Mitsui & Co. is to go ahead with an investment in a $1.6 billion project to build a gas-fired combined cycle power plant in Rayong Province, Thailand.

The company announced its plans after signing a project finance agreement for the 2500 MW plant, which will be built, owned and operated by a joint venture between Mitsui and Gulf Energy Development Company Limited, a major Thai private power company.

The new plant is expected to start supplying electricity in 2023 under a 25-year long term contract with the Electricity Generating Authority of Thailand. Construction of the plant will begin July 2020.

The Japan Bank for International Cooperation (JBIC) is providing project financing for approximately $208 million. The loan is co-financed by the Asian Development Bank (ADB), Export-Import Bank of Thailand (EXIM Thailand), Mizuho Bank, Ltd., Sumitomo Mitsui Banking Corporation, Sumitomo Mitsui Trust Bank Limited, DZ Bank, the Oversea-Chinese Banking Corporation Limited and regional banks in Thailand covering approximately $1.36 billion.

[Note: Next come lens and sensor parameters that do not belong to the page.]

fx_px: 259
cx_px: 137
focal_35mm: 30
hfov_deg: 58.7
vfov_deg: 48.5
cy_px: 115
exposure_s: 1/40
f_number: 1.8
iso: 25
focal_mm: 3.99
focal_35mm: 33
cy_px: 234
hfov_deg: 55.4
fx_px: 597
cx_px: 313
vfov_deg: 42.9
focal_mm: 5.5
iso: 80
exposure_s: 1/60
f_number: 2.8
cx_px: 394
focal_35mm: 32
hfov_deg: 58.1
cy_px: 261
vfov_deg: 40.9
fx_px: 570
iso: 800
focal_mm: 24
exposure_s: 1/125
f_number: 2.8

Yoshio Kometani, Executive Managing Officer of Mitsui & Co., said: “We are pleased to support Thailand in answering its growing needs for electricity, together with Gulf Energy. Along with our partners JBIC and other Japanese companies, we aim to continue contributing to the development of the country's infrastructure.”

The feedstock for the plant will come from domestic natural gas and imported liquefied natural gas (LNG).

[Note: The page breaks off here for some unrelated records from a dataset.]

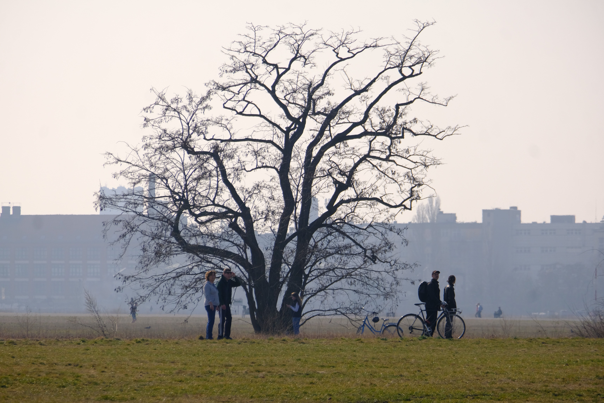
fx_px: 5452
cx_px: 302
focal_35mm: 325
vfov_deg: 4.2
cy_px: 202
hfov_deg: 6.3
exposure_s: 1/1800
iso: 320
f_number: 6.7
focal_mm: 216.9
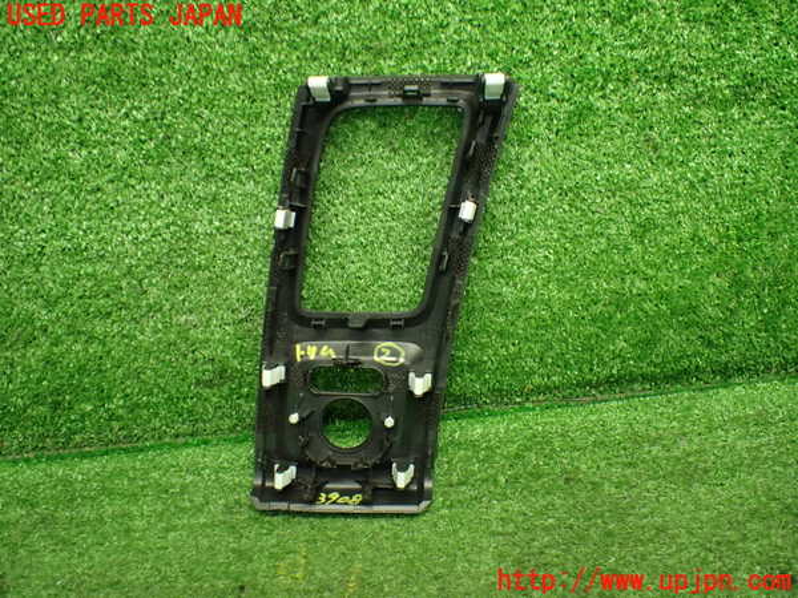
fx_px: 692
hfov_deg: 60.0
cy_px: 299
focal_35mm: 30
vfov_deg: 46.8
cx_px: 399
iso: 800
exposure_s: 1/100
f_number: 2.3
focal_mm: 5.4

Through its investment, Mitsui aims to solve the dual challenge of demands for more energy and cleaner energy, Mitsui said.

This will be the fourth major project to be developed jointly by Mitsui and Gulf in Thailand. The partners are building a similar 2500 MW gas-fired power plant in Chonburi Province.

Mitsui will own 30 per cent of the joint venture company and Gulf 70 per cent.